Beginning with the line below that contains "городских водоемов с помощью" and ending with the line that contains "Вы прочли Азбуку", copy every line exactly. Copy nothing else.

Recorded data:

#####

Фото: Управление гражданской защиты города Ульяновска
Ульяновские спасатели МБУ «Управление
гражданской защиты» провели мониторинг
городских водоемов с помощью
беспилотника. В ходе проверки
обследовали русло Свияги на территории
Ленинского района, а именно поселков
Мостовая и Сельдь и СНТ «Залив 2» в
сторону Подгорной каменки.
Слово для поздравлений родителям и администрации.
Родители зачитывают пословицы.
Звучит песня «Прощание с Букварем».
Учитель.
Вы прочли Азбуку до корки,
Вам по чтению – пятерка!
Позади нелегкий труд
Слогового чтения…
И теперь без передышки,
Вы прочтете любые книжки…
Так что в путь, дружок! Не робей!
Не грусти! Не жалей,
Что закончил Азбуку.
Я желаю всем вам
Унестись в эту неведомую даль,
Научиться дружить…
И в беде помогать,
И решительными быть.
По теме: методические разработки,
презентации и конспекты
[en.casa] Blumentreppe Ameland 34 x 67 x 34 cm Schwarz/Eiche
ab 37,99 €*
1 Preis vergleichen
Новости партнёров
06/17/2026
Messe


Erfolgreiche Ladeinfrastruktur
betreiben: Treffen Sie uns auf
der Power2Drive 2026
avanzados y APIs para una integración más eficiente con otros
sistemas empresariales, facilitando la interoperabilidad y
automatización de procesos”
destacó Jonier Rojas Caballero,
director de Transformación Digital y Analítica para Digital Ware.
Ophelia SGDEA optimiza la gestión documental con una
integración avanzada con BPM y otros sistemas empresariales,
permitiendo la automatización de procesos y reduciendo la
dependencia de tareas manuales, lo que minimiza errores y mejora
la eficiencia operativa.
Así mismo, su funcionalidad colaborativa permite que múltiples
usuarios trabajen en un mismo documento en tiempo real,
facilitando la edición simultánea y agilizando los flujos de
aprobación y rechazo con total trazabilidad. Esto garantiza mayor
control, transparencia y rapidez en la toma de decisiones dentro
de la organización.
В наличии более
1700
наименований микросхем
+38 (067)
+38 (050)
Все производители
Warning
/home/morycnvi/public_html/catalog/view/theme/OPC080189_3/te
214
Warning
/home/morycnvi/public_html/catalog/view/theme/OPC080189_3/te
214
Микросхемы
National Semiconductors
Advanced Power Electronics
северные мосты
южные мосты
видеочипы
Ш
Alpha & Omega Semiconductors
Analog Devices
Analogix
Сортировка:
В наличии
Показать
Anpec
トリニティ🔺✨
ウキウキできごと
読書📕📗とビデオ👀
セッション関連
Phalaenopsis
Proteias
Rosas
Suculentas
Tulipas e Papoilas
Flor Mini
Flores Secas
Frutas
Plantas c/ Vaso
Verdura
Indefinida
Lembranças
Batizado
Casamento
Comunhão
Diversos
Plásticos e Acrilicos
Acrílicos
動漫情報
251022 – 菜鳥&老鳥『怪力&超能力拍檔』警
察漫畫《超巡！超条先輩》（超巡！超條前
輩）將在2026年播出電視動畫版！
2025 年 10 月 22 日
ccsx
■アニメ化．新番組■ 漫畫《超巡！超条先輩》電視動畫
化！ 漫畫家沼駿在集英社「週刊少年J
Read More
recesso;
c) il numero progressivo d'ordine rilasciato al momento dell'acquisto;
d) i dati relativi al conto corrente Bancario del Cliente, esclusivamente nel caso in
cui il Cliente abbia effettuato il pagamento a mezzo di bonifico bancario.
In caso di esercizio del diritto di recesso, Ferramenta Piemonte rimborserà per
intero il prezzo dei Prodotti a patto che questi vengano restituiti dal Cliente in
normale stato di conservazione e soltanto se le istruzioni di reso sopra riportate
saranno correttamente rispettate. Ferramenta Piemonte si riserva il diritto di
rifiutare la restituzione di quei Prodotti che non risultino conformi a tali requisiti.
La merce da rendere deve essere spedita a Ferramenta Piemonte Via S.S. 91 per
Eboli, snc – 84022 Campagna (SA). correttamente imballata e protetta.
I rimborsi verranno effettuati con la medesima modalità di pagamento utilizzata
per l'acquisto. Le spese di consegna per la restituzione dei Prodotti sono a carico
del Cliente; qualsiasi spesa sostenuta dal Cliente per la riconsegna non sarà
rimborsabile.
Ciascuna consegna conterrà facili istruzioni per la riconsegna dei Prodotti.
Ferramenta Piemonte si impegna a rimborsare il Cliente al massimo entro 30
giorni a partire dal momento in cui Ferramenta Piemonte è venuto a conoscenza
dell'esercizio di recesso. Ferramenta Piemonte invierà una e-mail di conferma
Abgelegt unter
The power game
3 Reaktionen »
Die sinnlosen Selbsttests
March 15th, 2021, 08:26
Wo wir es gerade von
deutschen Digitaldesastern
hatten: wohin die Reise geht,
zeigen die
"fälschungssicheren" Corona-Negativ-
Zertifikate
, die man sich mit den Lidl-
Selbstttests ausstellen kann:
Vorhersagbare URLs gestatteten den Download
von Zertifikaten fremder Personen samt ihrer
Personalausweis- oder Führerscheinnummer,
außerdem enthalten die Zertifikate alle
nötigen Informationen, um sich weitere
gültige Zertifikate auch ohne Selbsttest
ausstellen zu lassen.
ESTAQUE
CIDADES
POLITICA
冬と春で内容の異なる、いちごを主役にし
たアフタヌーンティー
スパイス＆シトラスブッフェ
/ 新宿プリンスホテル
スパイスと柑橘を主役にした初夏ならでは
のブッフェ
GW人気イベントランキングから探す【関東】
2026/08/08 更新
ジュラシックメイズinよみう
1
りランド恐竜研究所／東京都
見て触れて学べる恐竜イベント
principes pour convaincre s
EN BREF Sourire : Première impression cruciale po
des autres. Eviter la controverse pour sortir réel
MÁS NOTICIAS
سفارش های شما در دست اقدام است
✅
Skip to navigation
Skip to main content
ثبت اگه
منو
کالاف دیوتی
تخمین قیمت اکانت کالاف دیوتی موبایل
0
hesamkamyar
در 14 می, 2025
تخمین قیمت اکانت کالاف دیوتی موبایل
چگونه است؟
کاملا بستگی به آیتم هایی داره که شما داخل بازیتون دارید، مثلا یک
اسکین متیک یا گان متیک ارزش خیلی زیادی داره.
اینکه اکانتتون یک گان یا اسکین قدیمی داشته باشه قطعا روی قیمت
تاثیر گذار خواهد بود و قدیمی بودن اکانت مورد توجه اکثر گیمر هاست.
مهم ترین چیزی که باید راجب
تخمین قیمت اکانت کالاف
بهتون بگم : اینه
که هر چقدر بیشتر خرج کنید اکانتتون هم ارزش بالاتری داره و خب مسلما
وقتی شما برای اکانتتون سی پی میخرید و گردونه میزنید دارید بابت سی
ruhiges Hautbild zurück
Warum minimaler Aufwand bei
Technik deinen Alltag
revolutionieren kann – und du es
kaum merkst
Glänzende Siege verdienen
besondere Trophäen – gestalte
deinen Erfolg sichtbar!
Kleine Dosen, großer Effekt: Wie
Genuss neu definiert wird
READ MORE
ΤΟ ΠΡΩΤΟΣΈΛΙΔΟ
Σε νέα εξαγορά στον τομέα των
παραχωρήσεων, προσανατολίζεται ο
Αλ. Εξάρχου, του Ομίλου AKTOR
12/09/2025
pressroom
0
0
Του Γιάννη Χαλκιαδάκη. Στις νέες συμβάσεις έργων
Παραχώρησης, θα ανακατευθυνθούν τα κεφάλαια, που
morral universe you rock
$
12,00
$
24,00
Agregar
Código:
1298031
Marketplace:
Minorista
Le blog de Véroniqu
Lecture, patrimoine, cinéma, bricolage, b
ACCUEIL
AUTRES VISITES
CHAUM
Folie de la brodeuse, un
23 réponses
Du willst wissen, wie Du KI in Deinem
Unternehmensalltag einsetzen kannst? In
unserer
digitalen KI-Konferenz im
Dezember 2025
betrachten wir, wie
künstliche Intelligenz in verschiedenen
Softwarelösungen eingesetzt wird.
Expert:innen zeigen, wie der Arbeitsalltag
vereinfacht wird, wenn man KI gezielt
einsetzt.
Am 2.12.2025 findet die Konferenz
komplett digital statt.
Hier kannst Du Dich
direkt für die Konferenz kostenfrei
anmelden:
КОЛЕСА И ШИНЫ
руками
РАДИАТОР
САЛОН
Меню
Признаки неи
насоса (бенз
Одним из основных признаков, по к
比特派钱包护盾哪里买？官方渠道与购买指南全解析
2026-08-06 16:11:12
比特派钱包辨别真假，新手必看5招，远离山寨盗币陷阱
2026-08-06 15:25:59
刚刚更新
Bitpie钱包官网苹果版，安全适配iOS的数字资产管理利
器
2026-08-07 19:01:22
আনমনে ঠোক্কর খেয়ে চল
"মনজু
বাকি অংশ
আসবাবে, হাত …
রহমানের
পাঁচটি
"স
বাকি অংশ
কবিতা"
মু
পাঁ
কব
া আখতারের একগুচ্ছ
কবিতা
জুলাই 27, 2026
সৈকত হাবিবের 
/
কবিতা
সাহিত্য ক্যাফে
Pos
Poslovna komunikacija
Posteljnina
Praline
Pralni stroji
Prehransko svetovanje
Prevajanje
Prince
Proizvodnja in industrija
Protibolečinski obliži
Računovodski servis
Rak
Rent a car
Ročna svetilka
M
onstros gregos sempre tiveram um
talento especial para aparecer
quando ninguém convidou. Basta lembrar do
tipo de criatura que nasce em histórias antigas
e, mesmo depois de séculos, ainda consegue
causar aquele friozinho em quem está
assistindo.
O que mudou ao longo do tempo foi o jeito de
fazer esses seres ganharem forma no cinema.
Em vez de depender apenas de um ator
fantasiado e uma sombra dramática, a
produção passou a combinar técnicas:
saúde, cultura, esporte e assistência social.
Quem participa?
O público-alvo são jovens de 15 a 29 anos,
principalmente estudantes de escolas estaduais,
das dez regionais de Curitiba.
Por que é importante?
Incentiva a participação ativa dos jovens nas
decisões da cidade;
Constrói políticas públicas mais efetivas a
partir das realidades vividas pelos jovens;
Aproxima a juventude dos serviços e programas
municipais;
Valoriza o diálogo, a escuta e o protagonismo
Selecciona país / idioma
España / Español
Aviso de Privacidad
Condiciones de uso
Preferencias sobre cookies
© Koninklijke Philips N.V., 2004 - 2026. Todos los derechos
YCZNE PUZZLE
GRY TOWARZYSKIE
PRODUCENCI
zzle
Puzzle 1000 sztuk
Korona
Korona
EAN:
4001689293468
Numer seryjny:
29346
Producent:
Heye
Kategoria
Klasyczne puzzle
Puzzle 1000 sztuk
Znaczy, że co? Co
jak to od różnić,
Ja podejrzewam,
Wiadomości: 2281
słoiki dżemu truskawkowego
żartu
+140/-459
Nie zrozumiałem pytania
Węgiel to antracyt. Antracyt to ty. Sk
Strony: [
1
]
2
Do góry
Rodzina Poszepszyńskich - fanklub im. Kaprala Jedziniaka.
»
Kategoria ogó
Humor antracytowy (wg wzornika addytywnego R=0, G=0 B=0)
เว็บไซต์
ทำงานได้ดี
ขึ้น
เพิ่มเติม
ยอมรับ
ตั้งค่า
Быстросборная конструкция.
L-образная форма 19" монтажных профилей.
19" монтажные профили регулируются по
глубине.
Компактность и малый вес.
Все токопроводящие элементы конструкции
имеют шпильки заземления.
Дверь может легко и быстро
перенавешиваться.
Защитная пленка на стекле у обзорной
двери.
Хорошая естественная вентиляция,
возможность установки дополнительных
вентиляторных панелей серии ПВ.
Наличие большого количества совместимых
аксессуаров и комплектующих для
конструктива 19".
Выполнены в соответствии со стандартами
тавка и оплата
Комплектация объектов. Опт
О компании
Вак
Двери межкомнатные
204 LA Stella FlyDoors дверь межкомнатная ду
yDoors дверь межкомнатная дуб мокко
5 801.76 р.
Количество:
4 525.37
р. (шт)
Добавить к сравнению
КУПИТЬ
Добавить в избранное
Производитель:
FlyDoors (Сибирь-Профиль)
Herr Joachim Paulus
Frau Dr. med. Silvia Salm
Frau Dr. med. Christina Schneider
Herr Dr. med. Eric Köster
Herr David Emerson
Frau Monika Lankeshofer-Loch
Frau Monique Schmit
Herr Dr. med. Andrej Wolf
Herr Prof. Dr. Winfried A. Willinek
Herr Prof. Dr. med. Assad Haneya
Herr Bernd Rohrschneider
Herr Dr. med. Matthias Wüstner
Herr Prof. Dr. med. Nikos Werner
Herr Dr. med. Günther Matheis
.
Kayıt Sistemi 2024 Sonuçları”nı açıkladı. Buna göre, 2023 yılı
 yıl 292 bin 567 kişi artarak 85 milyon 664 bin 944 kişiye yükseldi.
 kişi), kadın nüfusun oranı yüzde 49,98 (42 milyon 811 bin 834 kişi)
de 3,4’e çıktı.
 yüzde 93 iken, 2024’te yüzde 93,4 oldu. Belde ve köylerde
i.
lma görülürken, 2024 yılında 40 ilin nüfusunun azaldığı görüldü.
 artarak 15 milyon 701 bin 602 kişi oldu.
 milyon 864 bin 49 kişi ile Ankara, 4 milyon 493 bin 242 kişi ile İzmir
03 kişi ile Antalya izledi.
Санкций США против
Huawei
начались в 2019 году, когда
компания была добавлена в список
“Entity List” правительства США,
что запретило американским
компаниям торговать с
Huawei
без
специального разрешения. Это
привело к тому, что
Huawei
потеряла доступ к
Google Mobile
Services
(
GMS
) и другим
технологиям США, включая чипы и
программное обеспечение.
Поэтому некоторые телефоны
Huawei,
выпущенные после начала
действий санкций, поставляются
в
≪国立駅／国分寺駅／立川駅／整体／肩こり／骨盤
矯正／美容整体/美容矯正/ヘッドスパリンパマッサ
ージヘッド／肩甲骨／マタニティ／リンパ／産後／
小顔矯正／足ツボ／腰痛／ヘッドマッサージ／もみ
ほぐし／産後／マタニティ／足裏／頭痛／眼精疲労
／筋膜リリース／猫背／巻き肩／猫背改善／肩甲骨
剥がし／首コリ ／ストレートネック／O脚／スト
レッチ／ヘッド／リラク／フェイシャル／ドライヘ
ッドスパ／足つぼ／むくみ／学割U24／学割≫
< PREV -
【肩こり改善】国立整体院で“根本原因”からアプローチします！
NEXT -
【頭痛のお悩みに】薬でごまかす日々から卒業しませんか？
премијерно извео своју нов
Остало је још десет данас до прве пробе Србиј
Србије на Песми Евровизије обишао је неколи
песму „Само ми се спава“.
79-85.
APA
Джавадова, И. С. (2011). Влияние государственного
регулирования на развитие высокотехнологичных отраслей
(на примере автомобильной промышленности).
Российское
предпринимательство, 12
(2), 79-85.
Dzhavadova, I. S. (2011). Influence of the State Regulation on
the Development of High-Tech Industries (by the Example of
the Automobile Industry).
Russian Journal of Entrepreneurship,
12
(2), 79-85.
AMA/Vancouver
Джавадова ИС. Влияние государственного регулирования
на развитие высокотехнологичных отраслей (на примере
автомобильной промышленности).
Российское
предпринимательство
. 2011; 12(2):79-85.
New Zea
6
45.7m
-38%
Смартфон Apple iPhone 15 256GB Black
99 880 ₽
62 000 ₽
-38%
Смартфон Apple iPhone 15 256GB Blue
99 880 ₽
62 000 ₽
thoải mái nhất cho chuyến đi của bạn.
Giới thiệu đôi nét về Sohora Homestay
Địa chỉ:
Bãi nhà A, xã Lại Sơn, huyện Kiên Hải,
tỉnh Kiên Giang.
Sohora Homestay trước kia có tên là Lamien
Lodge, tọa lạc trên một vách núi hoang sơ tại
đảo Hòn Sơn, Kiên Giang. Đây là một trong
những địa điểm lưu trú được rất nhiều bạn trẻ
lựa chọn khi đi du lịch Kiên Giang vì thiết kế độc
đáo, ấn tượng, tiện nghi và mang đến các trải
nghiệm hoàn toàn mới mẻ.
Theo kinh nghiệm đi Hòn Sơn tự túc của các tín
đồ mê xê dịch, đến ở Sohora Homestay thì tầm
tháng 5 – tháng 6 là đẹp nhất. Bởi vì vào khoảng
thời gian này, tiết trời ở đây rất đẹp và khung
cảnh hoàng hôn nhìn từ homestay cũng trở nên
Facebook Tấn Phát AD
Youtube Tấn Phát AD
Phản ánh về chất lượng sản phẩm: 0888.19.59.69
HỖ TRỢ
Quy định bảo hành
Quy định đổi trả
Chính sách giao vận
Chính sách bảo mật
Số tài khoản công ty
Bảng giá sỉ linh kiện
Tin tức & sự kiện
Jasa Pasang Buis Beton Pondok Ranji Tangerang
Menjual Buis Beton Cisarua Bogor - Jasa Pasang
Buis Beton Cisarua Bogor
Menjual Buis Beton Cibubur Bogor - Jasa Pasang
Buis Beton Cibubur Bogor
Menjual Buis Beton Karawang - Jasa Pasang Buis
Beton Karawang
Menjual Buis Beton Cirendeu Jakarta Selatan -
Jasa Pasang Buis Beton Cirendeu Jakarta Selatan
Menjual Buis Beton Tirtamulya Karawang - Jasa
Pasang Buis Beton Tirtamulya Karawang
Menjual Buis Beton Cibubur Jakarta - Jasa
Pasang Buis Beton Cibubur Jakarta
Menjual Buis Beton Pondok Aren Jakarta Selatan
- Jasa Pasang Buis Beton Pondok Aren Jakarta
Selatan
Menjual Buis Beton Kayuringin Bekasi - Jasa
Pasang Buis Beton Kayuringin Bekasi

#####

*EXERCISE OUTPUT*
городских водоемов с помощью
беспилотника. В ходе проверки
обследовали русло Свияги на территории
Ленинского района, а именно поселков
Мостовая и Сельдь и СНТ «Залив 2» в
сторону Подгорной каменки.
Слово для поздравлений родителям и администрации.
Родители зачитывают пословицы.
Звучит песня «Прощание с Букварем».
Учитель.
Вы прочли Азбуку до корки,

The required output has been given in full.